**WHAT THE EXERCISE ASKS**
List every line in the records below that contains the string "qSketchRegion".

**AVAILABLE DATA**
╭──
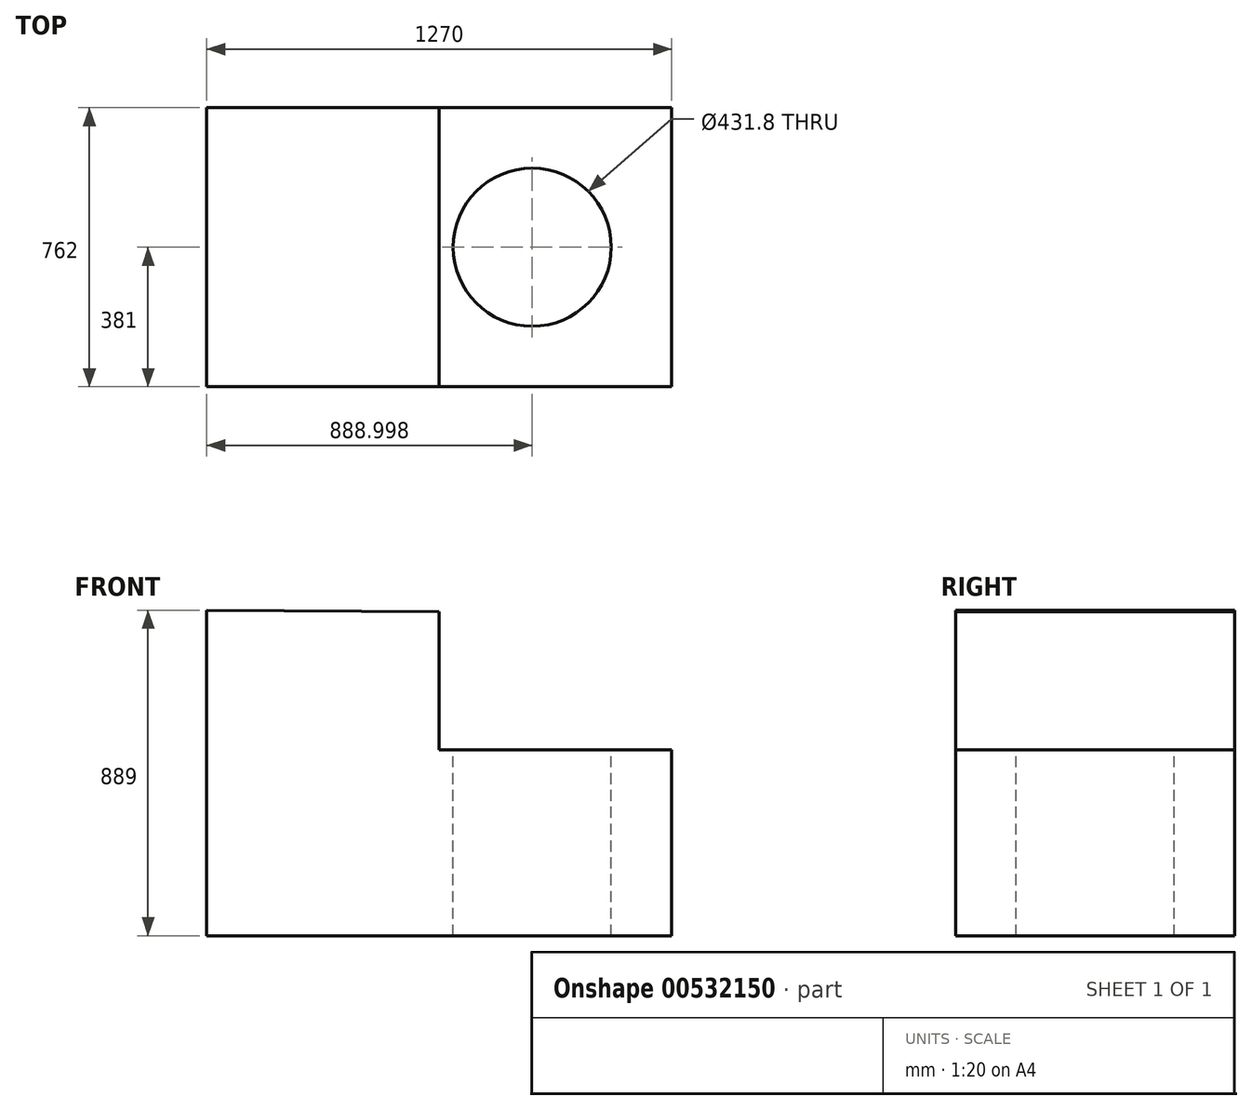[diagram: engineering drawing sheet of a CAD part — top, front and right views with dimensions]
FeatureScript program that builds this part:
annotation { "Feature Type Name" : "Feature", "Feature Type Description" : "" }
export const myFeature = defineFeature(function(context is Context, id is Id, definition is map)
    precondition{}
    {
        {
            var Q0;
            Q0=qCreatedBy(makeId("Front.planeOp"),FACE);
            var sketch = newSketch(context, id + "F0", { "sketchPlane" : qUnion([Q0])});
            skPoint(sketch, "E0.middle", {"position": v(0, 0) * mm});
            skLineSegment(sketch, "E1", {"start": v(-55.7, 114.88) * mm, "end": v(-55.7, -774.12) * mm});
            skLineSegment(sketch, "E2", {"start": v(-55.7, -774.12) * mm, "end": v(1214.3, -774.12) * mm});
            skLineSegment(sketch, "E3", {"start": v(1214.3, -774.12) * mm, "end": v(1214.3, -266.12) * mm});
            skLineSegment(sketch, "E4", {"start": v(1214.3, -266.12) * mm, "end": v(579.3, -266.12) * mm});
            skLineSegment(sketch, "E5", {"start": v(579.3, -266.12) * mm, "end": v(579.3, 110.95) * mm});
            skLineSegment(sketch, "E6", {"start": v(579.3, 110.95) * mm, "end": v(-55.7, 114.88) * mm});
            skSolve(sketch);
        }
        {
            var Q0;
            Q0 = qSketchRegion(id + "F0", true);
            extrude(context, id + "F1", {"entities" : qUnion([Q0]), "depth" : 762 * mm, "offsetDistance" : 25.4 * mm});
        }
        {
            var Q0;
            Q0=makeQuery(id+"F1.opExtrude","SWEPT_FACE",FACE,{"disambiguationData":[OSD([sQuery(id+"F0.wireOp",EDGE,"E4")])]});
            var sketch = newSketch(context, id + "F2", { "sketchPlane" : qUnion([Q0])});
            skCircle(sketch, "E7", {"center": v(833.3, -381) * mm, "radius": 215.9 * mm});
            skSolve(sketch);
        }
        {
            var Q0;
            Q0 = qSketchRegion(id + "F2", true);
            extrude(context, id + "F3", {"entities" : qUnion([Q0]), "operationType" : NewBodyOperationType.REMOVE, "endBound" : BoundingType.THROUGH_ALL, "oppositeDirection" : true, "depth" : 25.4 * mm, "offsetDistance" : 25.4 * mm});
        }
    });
╰──
╭──
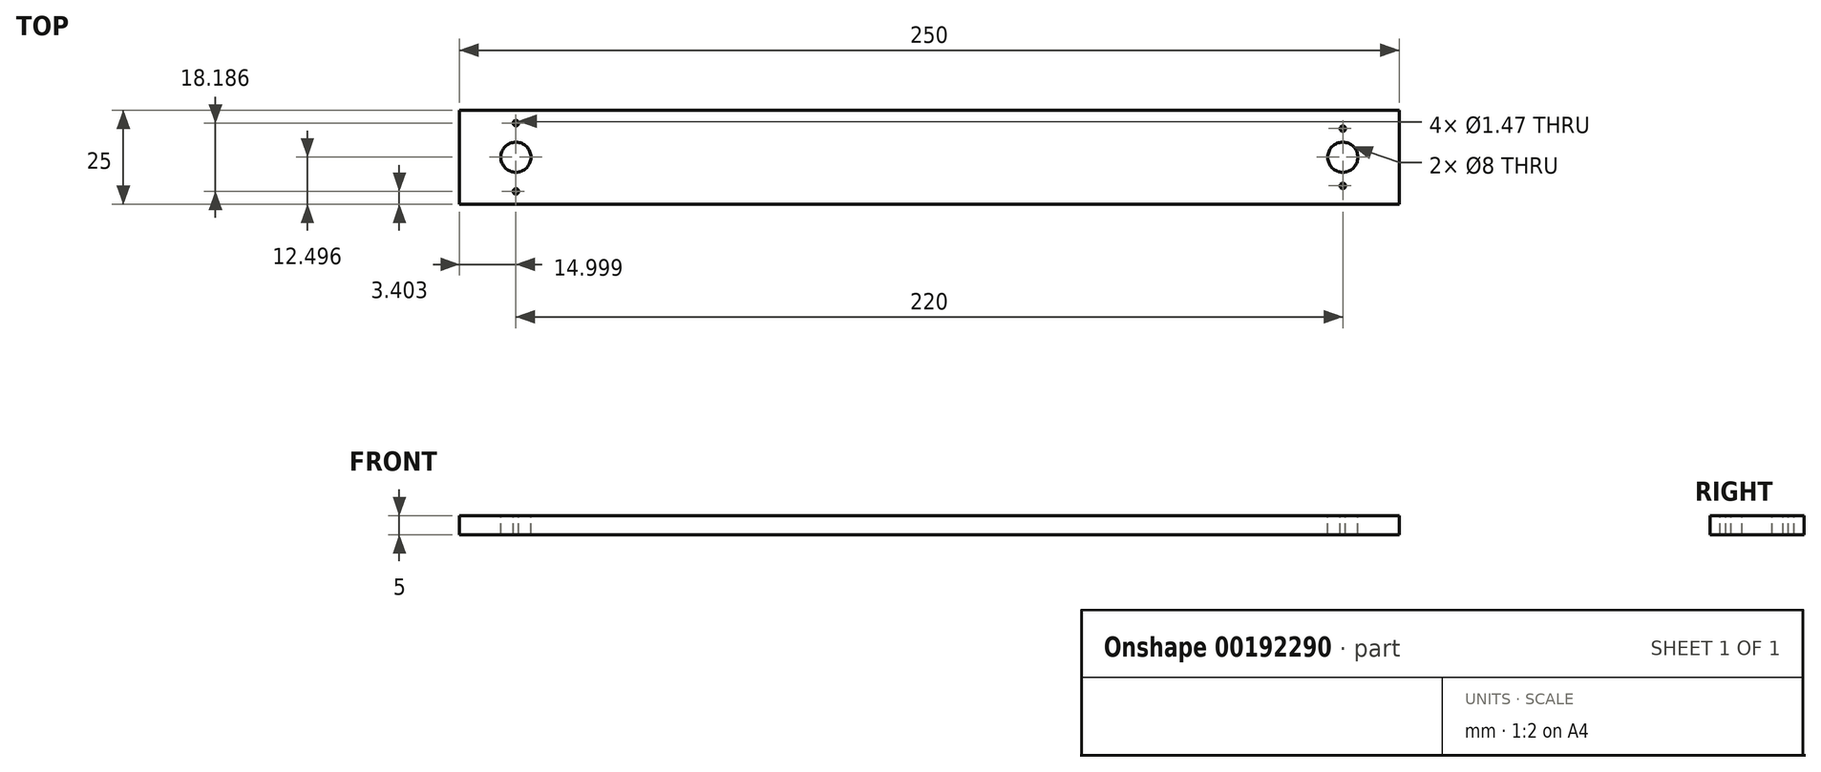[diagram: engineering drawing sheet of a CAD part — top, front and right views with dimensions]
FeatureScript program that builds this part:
╰──
**THE RESULT**
            Q0 = qSketchRegion(id + "F0", true);
            Q0 = qSketchRegion(id + "F2", true);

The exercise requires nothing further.